Drawn-out opening track "Anymore" places the vocals clear and loud in the mix, cycling through patient melodies over a growing swell of noisy synthesizers, sharp harmony vocals thick with reverb, and glitchy rhythms. Gonzalez conducts the balance of noise and confessional songwriting with cool control, breaking down the song's din to nothing but her vocals multiple times in a way that could come off messy and unhinged, yet lands effortlessly. No Sun also employs experimental approaches to the kind of R&B songwriting that showed up in relatively more straightforward forms on earlier albums. "This Time" is slow motion and grandiose, starting with minimal synthy instrumentation and waiting until the song is almost halfway done to introduce any rhythmic elements at all. Once the beat comes in, the mix is quickly crowded with chaotic keyboard soloing, distorted guitar lines, and dizzying polyrhythmic patterns. Songs like "To Feel It" and "Before I Go" are dark and moody, evoking '80s late-night R&B radio, where the flowing saxophone and brushed drums of instrumental "#14" and a cover of Sun Ra's "When There Is No Sun" explore a cosmic jazz undercurrent.

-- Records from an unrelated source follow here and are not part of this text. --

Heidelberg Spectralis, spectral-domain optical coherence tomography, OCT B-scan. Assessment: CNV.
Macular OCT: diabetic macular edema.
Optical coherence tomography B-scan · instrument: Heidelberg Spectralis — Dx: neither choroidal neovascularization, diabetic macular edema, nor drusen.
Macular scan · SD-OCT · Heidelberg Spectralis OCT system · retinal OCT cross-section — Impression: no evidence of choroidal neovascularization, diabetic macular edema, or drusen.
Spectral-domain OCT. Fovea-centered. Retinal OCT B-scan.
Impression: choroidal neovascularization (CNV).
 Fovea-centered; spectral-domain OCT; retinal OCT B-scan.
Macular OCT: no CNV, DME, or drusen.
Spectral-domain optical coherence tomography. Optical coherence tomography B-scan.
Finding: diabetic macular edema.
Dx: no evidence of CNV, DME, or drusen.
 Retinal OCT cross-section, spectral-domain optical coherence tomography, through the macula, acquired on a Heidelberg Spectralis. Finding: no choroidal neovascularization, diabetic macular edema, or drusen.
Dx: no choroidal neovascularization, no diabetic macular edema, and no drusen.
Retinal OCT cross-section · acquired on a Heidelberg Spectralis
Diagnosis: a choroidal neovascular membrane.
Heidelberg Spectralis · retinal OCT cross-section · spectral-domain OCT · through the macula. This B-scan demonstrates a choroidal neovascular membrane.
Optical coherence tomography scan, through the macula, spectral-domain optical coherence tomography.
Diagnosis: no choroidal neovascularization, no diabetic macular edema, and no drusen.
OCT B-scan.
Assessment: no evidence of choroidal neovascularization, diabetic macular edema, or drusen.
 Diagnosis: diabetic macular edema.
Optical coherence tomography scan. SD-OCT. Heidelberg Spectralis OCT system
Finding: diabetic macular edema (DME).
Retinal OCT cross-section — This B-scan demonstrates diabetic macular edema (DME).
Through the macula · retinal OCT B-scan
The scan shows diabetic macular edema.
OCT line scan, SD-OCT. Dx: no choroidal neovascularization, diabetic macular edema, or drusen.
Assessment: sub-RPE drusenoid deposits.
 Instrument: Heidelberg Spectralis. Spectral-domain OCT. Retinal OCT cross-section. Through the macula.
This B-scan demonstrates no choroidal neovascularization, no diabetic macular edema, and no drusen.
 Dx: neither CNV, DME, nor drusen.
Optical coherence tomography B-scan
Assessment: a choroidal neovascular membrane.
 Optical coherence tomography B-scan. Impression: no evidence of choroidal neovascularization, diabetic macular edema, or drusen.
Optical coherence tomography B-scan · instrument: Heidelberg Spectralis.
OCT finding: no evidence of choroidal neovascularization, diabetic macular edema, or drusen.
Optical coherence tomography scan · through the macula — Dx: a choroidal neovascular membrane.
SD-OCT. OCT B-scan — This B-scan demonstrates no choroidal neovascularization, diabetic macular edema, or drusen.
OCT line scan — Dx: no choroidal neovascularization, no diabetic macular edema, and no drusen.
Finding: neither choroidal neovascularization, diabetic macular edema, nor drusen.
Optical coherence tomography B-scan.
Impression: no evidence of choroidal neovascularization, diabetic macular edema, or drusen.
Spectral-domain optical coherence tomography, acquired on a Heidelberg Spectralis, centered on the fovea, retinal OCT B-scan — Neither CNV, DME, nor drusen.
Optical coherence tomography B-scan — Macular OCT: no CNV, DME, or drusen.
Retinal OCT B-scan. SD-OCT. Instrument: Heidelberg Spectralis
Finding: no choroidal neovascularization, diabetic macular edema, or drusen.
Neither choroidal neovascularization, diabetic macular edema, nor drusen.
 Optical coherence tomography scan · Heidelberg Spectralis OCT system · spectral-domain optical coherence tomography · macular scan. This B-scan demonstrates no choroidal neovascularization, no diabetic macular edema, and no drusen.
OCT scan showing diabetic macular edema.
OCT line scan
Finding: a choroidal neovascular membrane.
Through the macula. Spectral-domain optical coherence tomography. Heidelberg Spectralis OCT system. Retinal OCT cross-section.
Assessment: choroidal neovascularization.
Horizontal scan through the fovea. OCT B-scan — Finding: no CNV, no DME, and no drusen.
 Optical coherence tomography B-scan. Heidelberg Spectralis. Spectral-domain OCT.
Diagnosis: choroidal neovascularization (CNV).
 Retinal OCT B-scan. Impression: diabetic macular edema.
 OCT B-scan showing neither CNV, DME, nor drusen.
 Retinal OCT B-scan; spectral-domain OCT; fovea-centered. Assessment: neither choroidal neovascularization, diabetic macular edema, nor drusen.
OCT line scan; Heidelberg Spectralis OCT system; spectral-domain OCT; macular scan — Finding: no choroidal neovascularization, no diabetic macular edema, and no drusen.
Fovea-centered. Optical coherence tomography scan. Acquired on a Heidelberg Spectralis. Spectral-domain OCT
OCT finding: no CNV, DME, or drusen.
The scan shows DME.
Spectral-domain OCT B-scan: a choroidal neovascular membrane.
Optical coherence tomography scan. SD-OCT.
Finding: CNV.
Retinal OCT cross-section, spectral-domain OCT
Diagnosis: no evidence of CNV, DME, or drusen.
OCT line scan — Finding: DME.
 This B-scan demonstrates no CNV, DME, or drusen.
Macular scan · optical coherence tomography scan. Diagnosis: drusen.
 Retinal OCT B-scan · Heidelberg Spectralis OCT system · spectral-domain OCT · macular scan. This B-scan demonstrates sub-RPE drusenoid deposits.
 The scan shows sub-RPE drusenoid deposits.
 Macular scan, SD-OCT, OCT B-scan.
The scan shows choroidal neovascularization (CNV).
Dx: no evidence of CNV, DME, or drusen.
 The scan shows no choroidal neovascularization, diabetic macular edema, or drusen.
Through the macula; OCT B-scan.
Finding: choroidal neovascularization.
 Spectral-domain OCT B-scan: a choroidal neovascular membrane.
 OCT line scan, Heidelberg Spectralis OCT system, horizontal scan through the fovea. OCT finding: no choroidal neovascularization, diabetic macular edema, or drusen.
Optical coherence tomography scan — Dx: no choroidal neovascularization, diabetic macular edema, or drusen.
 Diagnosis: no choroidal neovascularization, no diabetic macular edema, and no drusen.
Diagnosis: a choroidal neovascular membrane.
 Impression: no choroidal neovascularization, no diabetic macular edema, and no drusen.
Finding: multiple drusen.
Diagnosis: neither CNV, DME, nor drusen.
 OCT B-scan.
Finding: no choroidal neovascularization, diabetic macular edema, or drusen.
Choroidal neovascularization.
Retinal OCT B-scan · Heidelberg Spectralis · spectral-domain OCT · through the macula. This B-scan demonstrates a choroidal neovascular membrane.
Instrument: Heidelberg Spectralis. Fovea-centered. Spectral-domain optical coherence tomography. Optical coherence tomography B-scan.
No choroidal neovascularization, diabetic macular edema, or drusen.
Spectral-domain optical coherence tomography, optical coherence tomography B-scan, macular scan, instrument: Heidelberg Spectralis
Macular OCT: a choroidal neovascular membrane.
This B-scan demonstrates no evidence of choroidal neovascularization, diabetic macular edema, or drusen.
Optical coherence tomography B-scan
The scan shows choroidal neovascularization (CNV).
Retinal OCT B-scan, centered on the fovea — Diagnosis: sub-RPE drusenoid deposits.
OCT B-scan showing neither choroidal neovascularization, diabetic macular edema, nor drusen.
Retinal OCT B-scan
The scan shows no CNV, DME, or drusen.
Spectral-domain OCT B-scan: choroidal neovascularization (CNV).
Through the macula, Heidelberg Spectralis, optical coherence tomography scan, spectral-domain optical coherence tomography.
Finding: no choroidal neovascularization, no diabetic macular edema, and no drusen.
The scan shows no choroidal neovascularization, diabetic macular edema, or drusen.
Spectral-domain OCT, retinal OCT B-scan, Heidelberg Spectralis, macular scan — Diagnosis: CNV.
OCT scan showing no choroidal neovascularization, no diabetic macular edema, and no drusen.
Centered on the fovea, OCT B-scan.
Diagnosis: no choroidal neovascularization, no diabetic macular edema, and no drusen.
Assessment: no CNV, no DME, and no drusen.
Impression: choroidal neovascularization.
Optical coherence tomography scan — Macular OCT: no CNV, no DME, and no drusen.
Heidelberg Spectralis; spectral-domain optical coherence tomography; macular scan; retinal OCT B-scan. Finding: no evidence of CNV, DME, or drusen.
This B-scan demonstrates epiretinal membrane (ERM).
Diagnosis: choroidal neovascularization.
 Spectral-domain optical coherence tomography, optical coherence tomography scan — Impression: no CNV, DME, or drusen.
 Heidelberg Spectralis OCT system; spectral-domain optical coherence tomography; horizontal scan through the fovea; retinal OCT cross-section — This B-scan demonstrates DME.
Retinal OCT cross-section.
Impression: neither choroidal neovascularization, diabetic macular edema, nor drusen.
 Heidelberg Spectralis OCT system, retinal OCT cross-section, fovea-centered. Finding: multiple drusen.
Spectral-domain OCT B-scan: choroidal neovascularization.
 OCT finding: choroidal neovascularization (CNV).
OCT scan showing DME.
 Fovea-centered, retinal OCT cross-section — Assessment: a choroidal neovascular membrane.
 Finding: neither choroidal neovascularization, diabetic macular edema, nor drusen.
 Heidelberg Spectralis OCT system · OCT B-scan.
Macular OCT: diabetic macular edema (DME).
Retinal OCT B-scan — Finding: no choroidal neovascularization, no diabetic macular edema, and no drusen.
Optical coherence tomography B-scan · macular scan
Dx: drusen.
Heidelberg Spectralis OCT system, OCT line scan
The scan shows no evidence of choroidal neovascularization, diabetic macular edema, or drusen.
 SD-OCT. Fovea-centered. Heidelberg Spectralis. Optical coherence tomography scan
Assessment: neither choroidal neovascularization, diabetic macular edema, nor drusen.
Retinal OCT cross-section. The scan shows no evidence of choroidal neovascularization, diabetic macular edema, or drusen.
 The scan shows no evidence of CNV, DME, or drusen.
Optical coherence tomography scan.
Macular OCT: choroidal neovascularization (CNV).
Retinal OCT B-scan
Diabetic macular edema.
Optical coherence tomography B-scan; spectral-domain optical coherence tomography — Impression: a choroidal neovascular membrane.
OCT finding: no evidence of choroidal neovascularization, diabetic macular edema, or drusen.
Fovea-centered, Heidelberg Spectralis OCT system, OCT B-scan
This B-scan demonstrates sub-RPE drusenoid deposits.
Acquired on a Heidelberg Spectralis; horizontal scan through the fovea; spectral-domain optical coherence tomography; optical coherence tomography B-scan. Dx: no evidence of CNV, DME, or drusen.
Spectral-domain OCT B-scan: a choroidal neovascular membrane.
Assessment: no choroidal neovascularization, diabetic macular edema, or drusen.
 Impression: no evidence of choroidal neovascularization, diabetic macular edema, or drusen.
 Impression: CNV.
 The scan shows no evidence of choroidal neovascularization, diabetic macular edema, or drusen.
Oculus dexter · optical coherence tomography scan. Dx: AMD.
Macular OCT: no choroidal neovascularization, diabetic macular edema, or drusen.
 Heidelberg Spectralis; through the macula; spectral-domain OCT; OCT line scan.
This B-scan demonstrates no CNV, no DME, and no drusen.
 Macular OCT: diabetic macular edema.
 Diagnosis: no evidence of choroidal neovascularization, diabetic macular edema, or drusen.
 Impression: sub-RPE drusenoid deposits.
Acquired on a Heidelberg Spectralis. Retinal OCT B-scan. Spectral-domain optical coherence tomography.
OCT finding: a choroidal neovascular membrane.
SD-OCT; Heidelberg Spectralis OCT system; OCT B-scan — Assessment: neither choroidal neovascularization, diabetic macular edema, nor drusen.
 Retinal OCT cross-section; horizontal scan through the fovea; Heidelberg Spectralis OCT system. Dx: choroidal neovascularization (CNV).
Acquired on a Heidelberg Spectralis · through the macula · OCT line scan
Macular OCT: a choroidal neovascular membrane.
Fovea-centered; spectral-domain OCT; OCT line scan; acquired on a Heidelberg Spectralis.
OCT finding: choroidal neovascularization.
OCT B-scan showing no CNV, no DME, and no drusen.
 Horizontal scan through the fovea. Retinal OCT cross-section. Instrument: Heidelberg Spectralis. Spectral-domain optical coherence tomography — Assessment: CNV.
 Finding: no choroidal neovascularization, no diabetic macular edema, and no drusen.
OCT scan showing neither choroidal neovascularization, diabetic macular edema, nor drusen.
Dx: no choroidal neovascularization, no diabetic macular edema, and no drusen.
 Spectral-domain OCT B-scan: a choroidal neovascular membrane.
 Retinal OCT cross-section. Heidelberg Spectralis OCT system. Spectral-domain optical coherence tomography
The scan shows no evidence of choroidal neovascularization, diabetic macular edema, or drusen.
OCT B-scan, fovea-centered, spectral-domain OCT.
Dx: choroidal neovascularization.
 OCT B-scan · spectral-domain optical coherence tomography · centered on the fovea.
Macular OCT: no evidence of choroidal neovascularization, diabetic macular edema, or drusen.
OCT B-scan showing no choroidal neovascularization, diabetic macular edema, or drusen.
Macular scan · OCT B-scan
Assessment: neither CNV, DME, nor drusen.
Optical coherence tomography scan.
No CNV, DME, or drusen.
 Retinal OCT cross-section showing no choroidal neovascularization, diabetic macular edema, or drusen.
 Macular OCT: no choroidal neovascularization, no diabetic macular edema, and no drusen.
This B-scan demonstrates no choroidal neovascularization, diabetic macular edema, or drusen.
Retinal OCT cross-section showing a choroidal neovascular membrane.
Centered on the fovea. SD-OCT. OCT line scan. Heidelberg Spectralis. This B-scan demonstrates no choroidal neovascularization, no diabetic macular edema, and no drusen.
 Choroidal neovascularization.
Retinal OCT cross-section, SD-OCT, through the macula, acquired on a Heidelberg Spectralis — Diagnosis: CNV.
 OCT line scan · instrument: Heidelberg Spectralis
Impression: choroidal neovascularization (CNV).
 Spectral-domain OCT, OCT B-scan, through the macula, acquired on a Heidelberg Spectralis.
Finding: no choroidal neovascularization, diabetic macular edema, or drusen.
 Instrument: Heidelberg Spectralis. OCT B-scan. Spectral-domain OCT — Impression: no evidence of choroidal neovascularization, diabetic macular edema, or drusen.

No Sun is at its most daring when Gonzalez brings together her gifts for abstract pop songwriting with her newfound embrace of unfettered avant-garde tendencies. "No Escape" pairs vocal hooks that would sound at home on The Velvet Rope-era Janet Jackson with a wobbly synth and blown-out free-form drumming. It's one of many moments on the album that shouldn't make sense but does, with Gonzalez finding a more precise way to communicate despair and frustration by using uncommon combinations of sound. While No Sun carries a tone of loneliness and hurt, there's also a sense of relief that grounds even the most emotionally fraught moments. As the record goes on, we slowly get a sense that we're on the other side of a heartbreak. Always an innovator, Gonzalez uses these songs to process the complex emotions of a difficult phase of life, but also as a means to push her art further. It's raw and fearless, and just as the earliest Nite Jewel albums quietly set the course for entire musical movements of their time, it wouldn't be surprising if No Sun helped usher in a new era of forward-moving conceptual pop.